After her first year in the novitiate, she went through an unusually painful mystic experience: her so-called “dark night”, and then, further spiritual and moral sufferings related to fulfilling the mission she was given by Lord Jesus. Sister Faustina sacrificed her life for sinners to save their souls; for that, she underwent a diverse range of sufferings.


During the final years of her life, her health deteriorated significantly: she developed tuberculosis which attacked her lungs and gastrointestinal tract. As a result, she underwent two periods of hospital treatment, each lasting a few months.


Physically totally ravaged, but spiritually entirely mature being mystically united with God, she died in Cracow-Łagiewniki on October 5, 1938, in the odor of sanctity, having lived for only 33 years, including 13 years of monastic life.

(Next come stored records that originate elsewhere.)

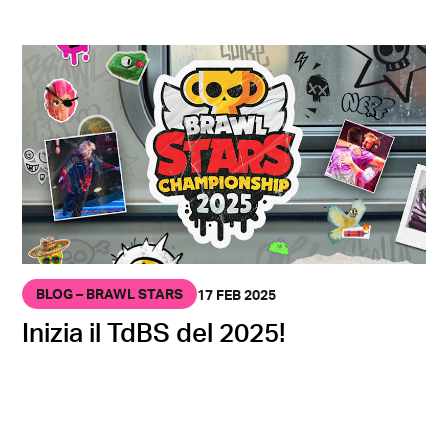
BLOG – BRAWL STARS
17 FEB 2025
Inizia il TdBS del 2025!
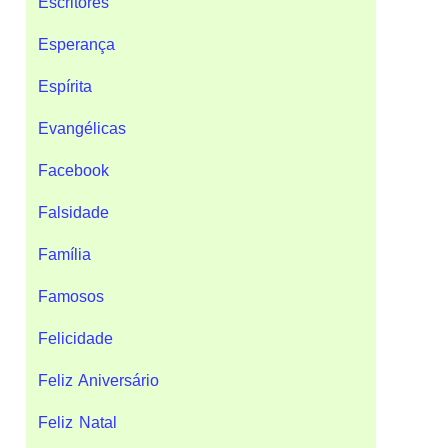
Escritores
Esperança
Espírita
Evangélicas
Facebook
Falsidade
Família
Famosos
Felicidade
Feliz Aniversário
Feliz Natal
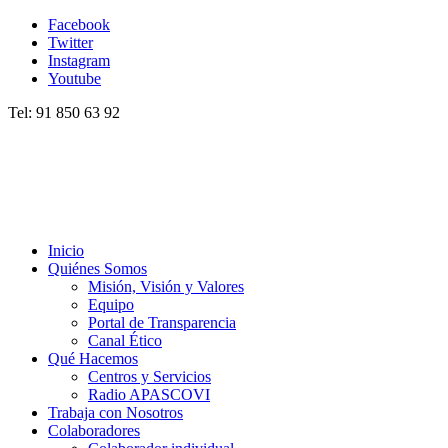
Facebook
Twitter
Instagram
Youtube
Tel: 91 850 63 92
Inicio
Quiénes Somos
Misión, Visión y Valores
Equipo
Portal de Transparencia
Canal Ético
Qué Hacemos
Centros y Servicios
Radio APASCOVI
Trabaja con Nosotros
Colaboradores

On April 30, 2000, Pope John Paul II canonized the apostle of Divine Mercy - Sister Faustina Kowalska. The canonization ceremony took place at the Vatican, on the second Sunday of Easter, the Sunday that was instituted by the Pope as the Feast of Divine Mercy for the entire Church.


On December 10, 2005, by the decree of Holy See, Saint Sister Faustina Kowalska was declared a patron of the city of Łódź (Poland).